8 Resümee und Ausblick: Der Autor fasst die Ergebnisse zusammen und betont die Notwendigkeit von Vernetzung sowie fachlichem und persönlichem Wissen für ProfessionistInnen in der Krisenintervention.
Schlüsselwörter
Krise, Krisenintervention, Sozialisation, Resilienz, Soziale Arbeit, Psychologie, Traumafolgestörungen, Posttraumatische Belastungsstörung, Akute Belastungsstörung, Ressourcen, Subjektwerdung, Lernmodelle, Fallbeispiel, Krisenbewältigung, Prävention
Häufig gestellte Fragen
Worum geht es in dieser Arbeit grundsätzlich?
Die Arbeit beleuchtet das Zusammenspiel von Sozialisation, Sozialer Arbeit und Psychologie im Kontext von Krisen, deren Bewältigung und der potenziellen Entwicklung zu psychischen Krankheiten.
Was sind die zentralen Themenfelder?
Die zentralen Felder umfassen Sozialisationstheorien, Resilienzforschung, Phasenmodelle der Krisenentwicklung sowie moderne Ansätze der Krisenintervention.
Was ist das primäre Ziel der Arbeit?
Das Ziel ist es darzulegen, wie Menschen aus unterschiedlichen sozialen Kontexten Krisen bewältigen und ab wann eine Krise das Potenzial hat, sich zu einer behandlungsbedürftigen psychischen Störung zu entwickeln.
Welche wissenschaftliche Methode wird verwendet?
Der Autor stützt sich auf eine theoretische Analyse von Fachliteratur und veranschaulicht die gewonnenen Erkenntnisse durch ein fiktives Fallbeispiel zur Subjektivität von Krisen.
Was wird im Hauptteil behandelt?
Der Hauptteil gliedert sich in die Erläuterung der Sozialisationsprozesse, die Rolle der Resilienz, eine detaillierte Krisendefinition und das Vorgehen bei akuten Belastungsreaktionen sowie deren krankheitswertige Ausformungen.
Welche Schlüsselwörter charakterisieren die Arbeit?
Krise, Krisenintervention, Resilienz, Sozialisation, Traumafolgestörungen und Ressourcenmanagement sind die zentralen Begriffe der Arbeit.

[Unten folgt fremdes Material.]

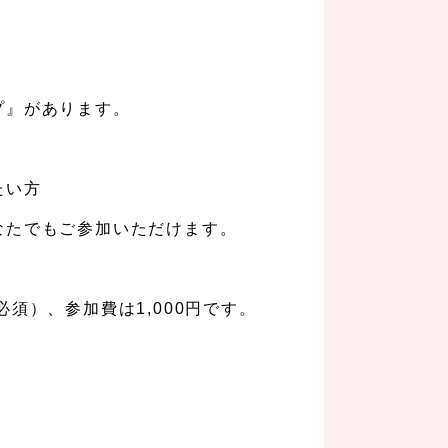
プ』があります。
たい方
なたでもご参加いただけます。
須）、参加費は1,000円です。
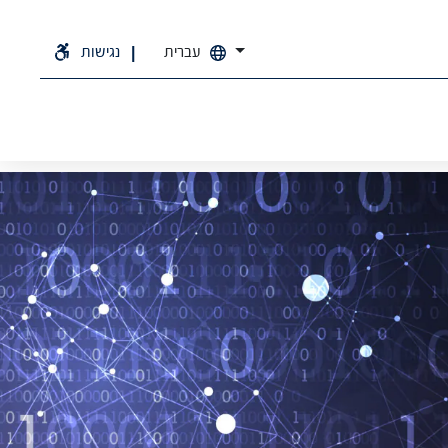
עברית
נגישות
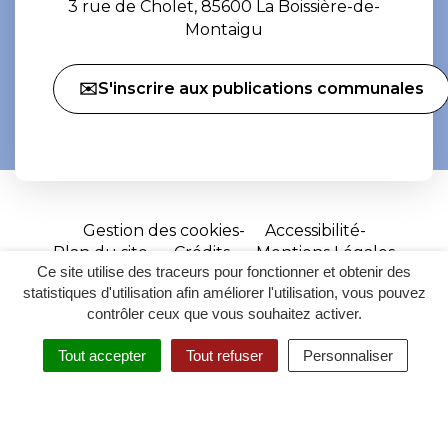
3 rue de Cholet, 85600 La Boissière-de-
Montaigu
✉️S'inscrire aux publications communales
Gestion des cookies
Accessibilité
Plan du site
Crédits
Mentions Légales
Ce site utilise des traceurs pour fonctionner et obtenir des
Site
statistiques d'utilisation afin améliorer l'utilisation, vous pouvez
réalisé
contrôler ceux que vous souhaitez activer.
par
Tout accepter
Tout refuser
Personnaliser
Inovagora
MENU
RECHERCHER
ACCESSIBILITÉ
(ouverture
dans
un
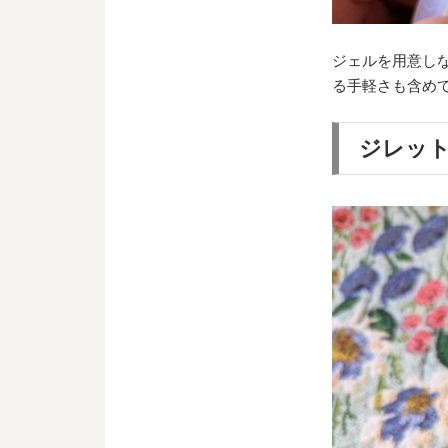
ジェルを用意し
る手軽さも含め
ジレット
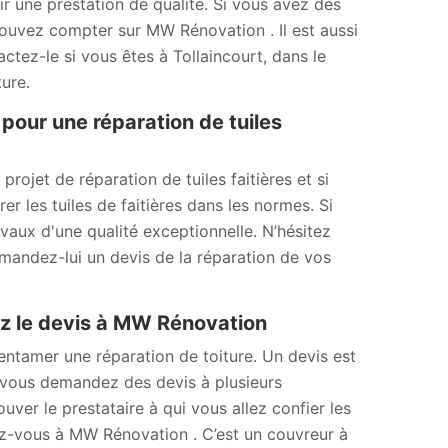
r une prestation de qualité. Si vous avez des
ouvez compter sur MW Rénovation . Il est aussi
actez-le si vous êtes à Tollaincourt, dans le
ure.
pour une réparation de tuiles
ojet de réparation de tuiles faitières et si
er les tuiles de faitières dans les normes. Si
avaux d'une qualité exceptionnelle. N’hésitez
emandez-lui un devis de la réparation de vos
ez le devis à MW Rénovation
’entamer une réparation de toiture. Un devis est
Si vous demandez des devis à plusieurs
uver le prestataire à qui vous allez confier les
sez-vous à MW Rénovation . C’est un couvreur à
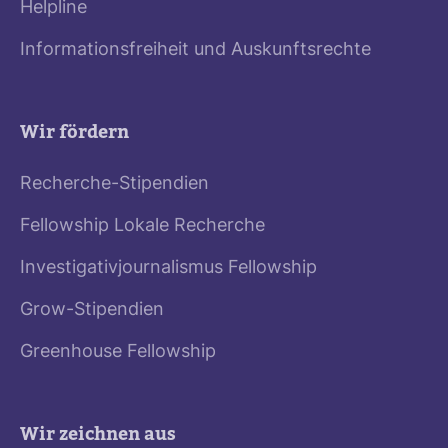
Helpline
Informationsfreiheit und Auskunftsrechte
Wir fördern
Recherche-Stipendien
Fellowship Lokale Recherche
Investigativjournalismus Fellowship
Grow-Stipendien
Greenhouse Fellowship
Wir zeichnen aus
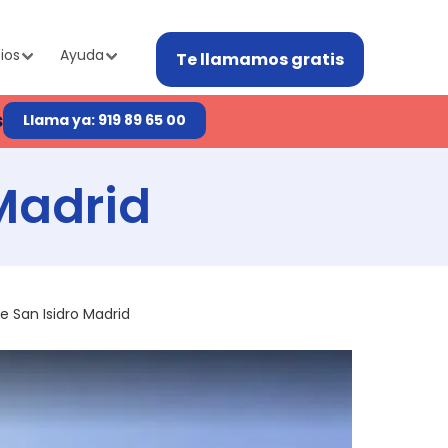
ios
Ayuda
Te llamamos gratis
s
Llama ya: 919 89 65 00
 Madrid
e San Isidro Madrid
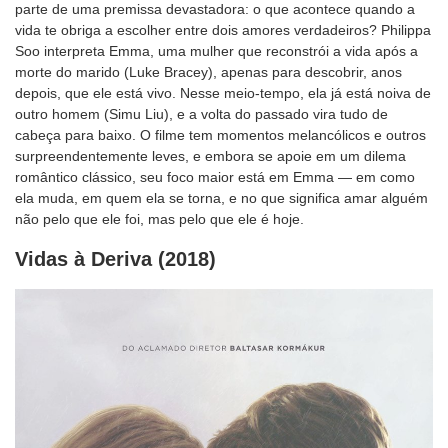
parte de uma premissa devastadora: o que acontece quando a
vida te obriga a escolher entre dois amores verdadeiros? Philippa
Soo interpreta Emma, uma mulher que reconstrói a vida após a
morte do marido (Luke Bracey), apenas para descobrir, anos
depois, que ele está vivo. Nesse meio-tempo, ela já está noiva de
outro homem (Simu Liu), e a volta do passado vira tudo de
cabeça para baixo. O filme tem momentos melancólicos e outros
surpreendentemente leves, e embora se apoie em um dilema
romântico clássico, seu foco maior está em Emma — em como
ela muda, em quem ela se torna, e no que significa amar alguém
não pelo que ele foi, mas pelo que ele é hoje.
Vidas à Deriva (2018)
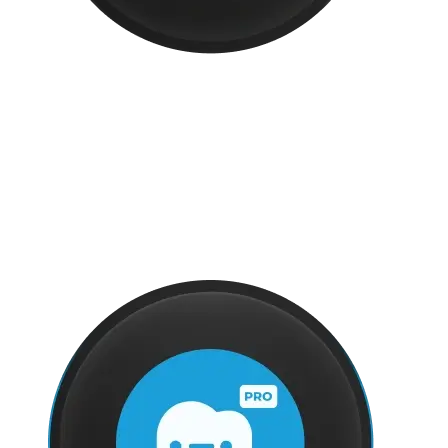
Logo de Pancake: una C azul dentro de un círculo
blanco sobre fondo negro
Pancake
Chat, Mensajería y Atención al Cliente
Herramientas enfocadas en chat, mensajería o atención.
CHATCENTER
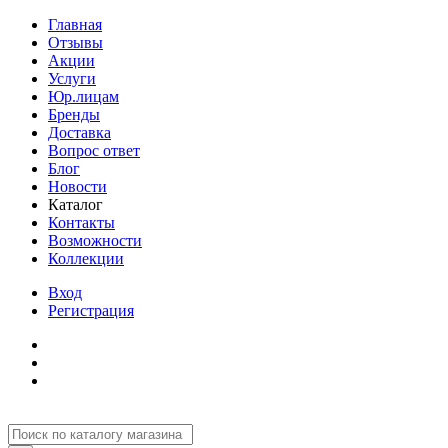
Главная
Отзывы
Акции
Услуги
Юр.лицам
Бренды
Доставка
Вопрос ответ
Блог
Новости
Каталог
Контакты
Возможности
Коллекции
Вход
Регистрация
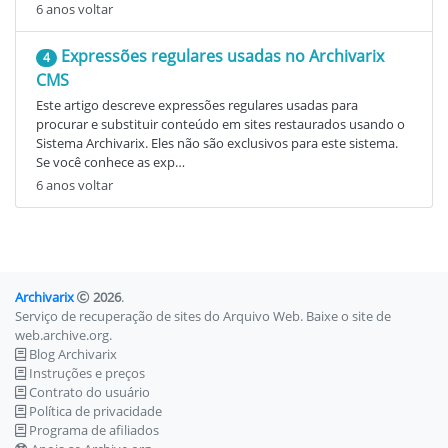
6 anos voltar
Expressões regulares usadas no Archivarix
4
CMS
Este artigo descreve expressões regulares usadas para
procurar e substituir conteúdo em sites restaurados usando o
Sistema Archivarix. Eles não são exclusivos para este sistema.
Se você conhece as exp…
6 anos voltar
Archivarix
2026
.
Serviço de recuperação de sites do Arquivo Web. Baixe o site de
web.archive.org.
Blog Archivarix
Instruções e preços
Contrato do usuário
Política de privacidade
Programa de afiliados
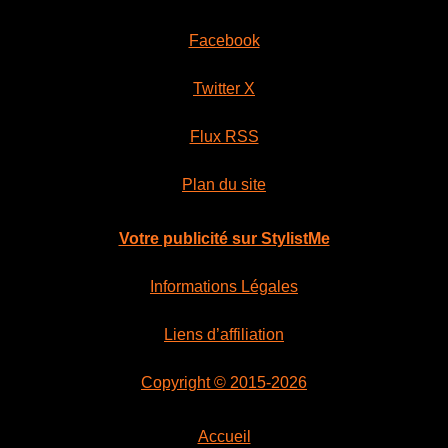
Facebook
Twitter X
Flux RSS
Plan du site
Votre publicité sur StylistMe
Informations Légales
Liens d’affiliation
Copyright © 2015-2026
Accueil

Was zeichnet das im Buch verwendete BELLA-Modell aus?
Das BELLA-Modell nach Sonneck ist ein leicht verständliches und gut erinnerbares Interventionskonzept für die Praxis, das Schritte wie Beziehungsaufbau, Situationerfassung und Linderung der Symptomatik umfasst.
Wie unterscheidet sich die Reaktion der drei Personen im Fallbeispiel?
Die Reaktion hängt stark von ihren individuellen Ressourcen und der bisherigen Sozialisation ab; während Frau F. durch ihre Erfahrung handlungsfähig bleibt, zeigen Herr H. und Frau M. krisenhafte Überforderung und benötigen professionelle externe Hilfe.